Foot pain and celiac disease
Although celiac disease is a condition of the digestive tract, its implications can be far-reaching. Remember that most experts agree that the immune system resides in the digestive tract. For this reason, celiac disease can lead to complications far beyond the small intestine.
People with celiac disease could find themselves dealing with other conditions ranging from diabetes, lupus, osteoporosis, rheumatoid arthritis to schizophrenia.
This disease can have a negative impact on the nervous system, causing nerve damage to the extremities of the hands and feet. Foot pain, burning and numbness are common symptoms of this disease. The pain in the feet can be sharp or dull. This condition is defined as neuropathy, which causes the person to feel like they are wearing socks or gloves when in fact they are not. People with celiac disease may also experience muscle weakness, loss of sensation in the body and face, and a decreased sense of touch.
Celiac disease is one of the least diagnosed diseases in modern medicine, as its symptoms mimic many other diseases that are more easily diagnosed.
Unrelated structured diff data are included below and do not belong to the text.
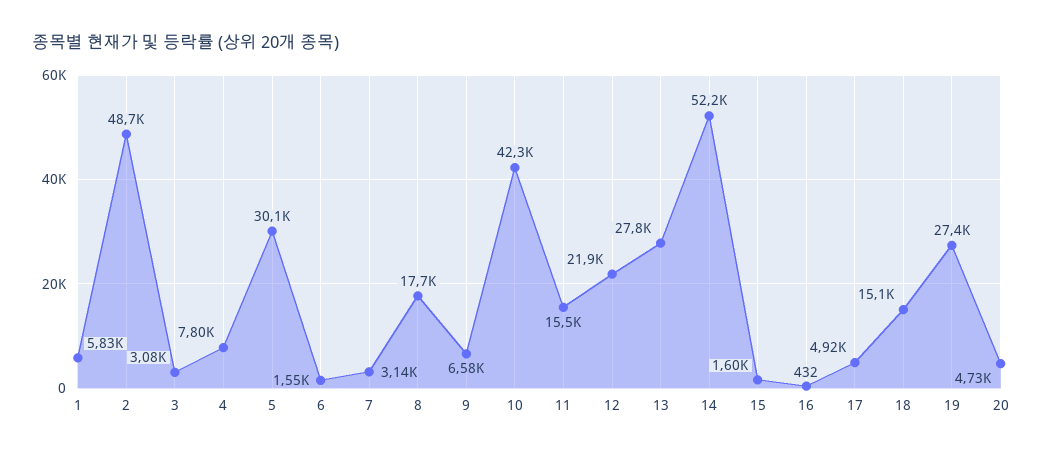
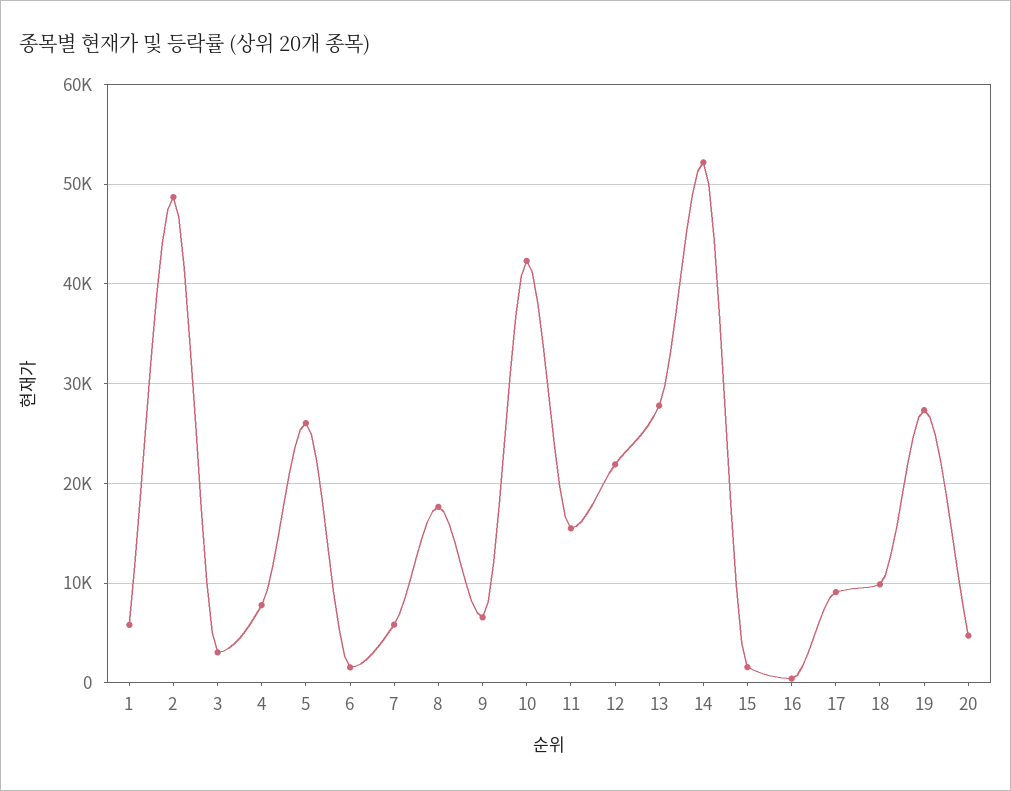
5: 30100 -> 26000
7: 3140 -> 6000
17: 4920 -> 9000
18: 15100 -> 10000

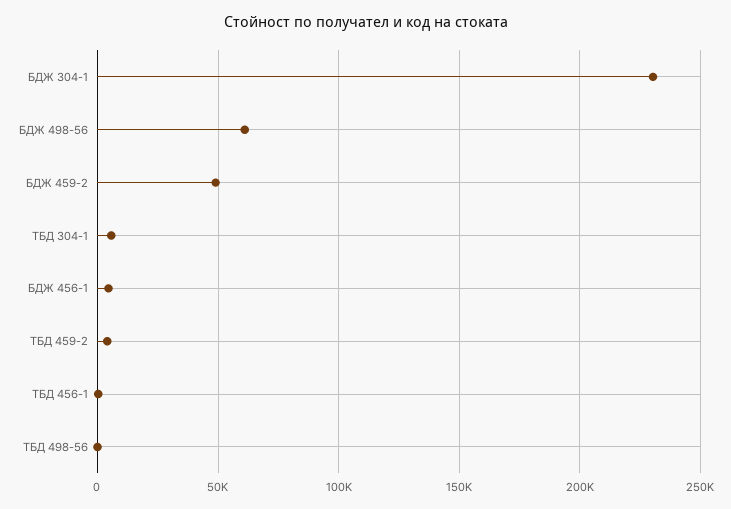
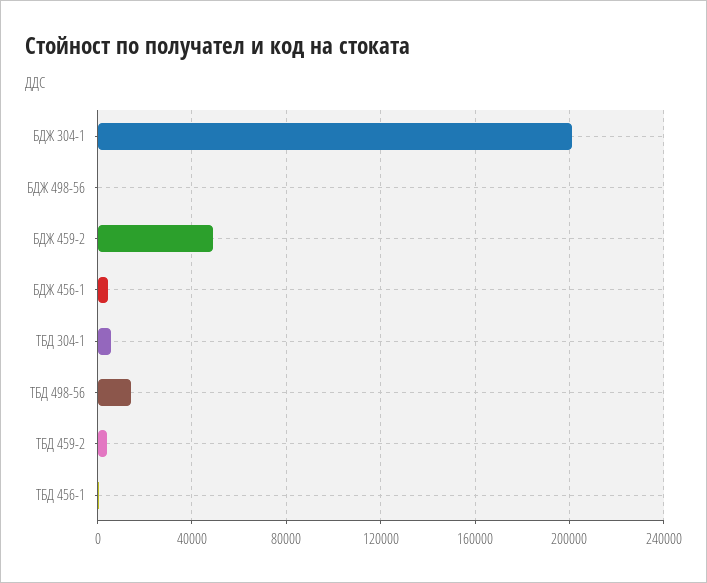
БДЖ 304-1: 230000 -> 200000
БДЖ 498-56: 60000 -> 0
ТБД 498-56: 0 -> 15000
Often the only way to confirm the presence of celiac disease is through blood tests, internal biopsy, neurological exam, electromyography, and nerve tests.
To prevent the aggravation of this disease, doctors recommend a gluten-free diet. It is the only known effective treatment. After a period of gluten-free living, most sufferers experience a dramatic positive change in their health. Foot pain and other symptoms have been known to decrease dramatically or disappear altogether. Holistic pain remedies can be sought for foot or hand problems like wearing loose shoes and soothing mineral soaks. Small doses of over-the-counter pain relievers may also be beneficial.
If you have celiac disease and experience numbness in your feet, be sure to take serious care of them during your recovery. Lack of feeling in the feet can cause sores from abrasion or infection from cuts. Pay special attention to your feet when showering or bathing and make sure no injuries go unattended.
Note: This article is provided for informational purposes only and is not intended to replace professional medical advice.